Wednesday, August 24, 2011

"Ground down by mediocrity"

So it had been probably more than a month since I went and looked at my Google Reader page, and today I found that there were hundreds of entries for the blogs I've subscribed to (note to self: must read them more frequently!).

But scrolling through some of them, I found exactly what I needed to hear today. I'd been struggling to put my feelings of inadequacy and frustration -- I'm not miserable but I'm hardly fulfilled after close to six years at my job with nothing to show for it aside from 36 extra cents per hour, single as I ever was and wishing for something more but not knowing what exactly that something more is --  into words (I even stooped to writing some mopey, very pathetic (and stupid) poetry this afternoon, from which you will be spared).

It makes me think of Belle in "Beauty and the Beast" -- the bookish "princess" I've always identified with most -- and that scene in the field just before her family horse rushes up to her, sans her father:


"I want adventure in the great wide somewhere, I want it more than I can tell. And for once it might be grand to have someone understand, I want so much more than they've got planned..."

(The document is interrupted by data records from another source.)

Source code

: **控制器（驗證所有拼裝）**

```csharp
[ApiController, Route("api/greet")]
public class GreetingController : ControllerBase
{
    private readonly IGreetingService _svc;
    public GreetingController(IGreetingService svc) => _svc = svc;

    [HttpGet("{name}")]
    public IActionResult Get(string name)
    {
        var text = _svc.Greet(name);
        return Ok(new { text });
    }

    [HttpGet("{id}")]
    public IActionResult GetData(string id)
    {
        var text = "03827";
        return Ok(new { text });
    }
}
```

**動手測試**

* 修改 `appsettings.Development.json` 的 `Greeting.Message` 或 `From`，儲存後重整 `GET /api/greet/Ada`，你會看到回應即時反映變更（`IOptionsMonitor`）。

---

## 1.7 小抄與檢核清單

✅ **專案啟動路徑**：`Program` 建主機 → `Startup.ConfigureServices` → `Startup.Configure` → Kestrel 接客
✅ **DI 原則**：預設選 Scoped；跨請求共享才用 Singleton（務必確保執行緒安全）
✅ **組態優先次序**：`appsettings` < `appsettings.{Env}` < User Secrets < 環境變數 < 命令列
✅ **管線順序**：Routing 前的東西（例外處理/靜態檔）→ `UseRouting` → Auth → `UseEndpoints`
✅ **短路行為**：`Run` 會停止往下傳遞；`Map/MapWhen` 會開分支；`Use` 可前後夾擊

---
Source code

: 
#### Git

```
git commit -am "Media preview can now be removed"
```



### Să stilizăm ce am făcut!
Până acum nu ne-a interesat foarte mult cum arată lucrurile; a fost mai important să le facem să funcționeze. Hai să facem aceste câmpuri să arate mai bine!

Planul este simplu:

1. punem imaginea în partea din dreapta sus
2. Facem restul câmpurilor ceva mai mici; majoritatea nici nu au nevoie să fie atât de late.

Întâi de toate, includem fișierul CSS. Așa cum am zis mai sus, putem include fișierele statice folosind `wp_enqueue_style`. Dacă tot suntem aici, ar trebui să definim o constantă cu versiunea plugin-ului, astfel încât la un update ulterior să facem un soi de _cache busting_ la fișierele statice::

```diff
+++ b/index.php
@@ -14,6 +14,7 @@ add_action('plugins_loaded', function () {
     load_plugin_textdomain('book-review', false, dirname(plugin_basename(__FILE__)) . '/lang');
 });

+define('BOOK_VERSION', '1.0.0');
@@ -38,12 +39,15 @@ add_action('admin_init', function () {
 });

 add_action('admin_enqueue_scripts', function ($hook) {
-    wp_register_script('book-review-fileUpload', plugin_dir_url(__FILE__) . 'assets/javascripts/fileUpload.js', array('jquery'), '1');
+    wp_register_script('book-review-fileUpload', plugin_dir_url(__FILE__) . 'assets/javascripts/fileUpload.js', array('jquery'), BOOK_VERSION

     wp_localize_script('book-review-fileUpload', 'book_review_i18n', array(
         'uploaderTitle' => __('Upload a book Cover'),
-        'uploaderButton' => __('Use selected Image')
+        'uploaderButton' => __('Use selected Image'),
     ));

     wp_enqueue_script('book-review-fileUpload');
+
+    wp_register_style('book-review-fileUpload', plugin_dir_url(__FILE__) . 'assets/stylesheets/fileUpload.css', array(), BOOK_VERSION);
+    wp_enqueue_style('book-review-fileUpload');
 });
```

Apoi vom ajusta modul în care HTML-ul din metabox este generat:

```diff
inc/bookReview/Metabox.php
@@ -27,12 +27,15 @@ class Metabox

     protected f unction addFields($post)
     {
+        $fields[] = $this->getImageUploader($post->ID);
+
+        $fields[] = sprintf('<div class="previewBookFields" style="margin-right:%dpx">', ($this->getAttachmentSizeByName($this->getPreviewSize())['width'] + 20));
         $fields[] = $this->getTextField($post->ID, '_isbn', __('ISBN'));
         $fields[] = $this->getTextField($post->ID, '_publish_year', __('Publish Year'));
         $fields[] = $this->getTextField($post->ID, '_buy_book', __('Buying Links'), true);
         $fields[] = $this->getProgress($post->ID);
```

But Blessed JP II (probably at a WYD) did it for me. Elizabeth Scalia, over at The Anchoress, posted it 13 days ago:

“It is Jesus in fact that you seek when you dream of happiness; he is waiting for you when nothing else you find satisfies you; he is the beauty to which you are so attracted; it is he who provokes you with that thirst for fullness that will not let you settle for compromise; it is he who urges you to shed the masks of a false life; it is he who reads in your hearts your most genuine choices, the choices that others try to stifle. It is Jesus who stirs in you the desire to do something great with your lives, the will to follow an ideal, the refusal to allow yourselves to be ground down by mediocrity, the courage to commit yourselves humbly and patiently to improving yourselves and society, making the world more human and more fraternal.”


I do feel mediocre, like I am settling somehow for the compromise, or that, sinner that I am, this is all I deserve. There are so many things I hope for, or would love to do, but I feel so limited. By my location, and by being either over or under-qualified for jobs I might want. I don't want to have a defeatist attitude...it's too much like how my father tends to handle things...and yet I find myself falling into that pattern sometimes, ground down by the day-to-day.

Yet, I think God uses it, too, to help us turn and return again and again to him, toward hope and away from doubt. It is a reminder I will always need, and I am thankful for it. I may have limitations, but God can and will step in where I lack, making me stronger than I am alone, improving me, one little bit at a time.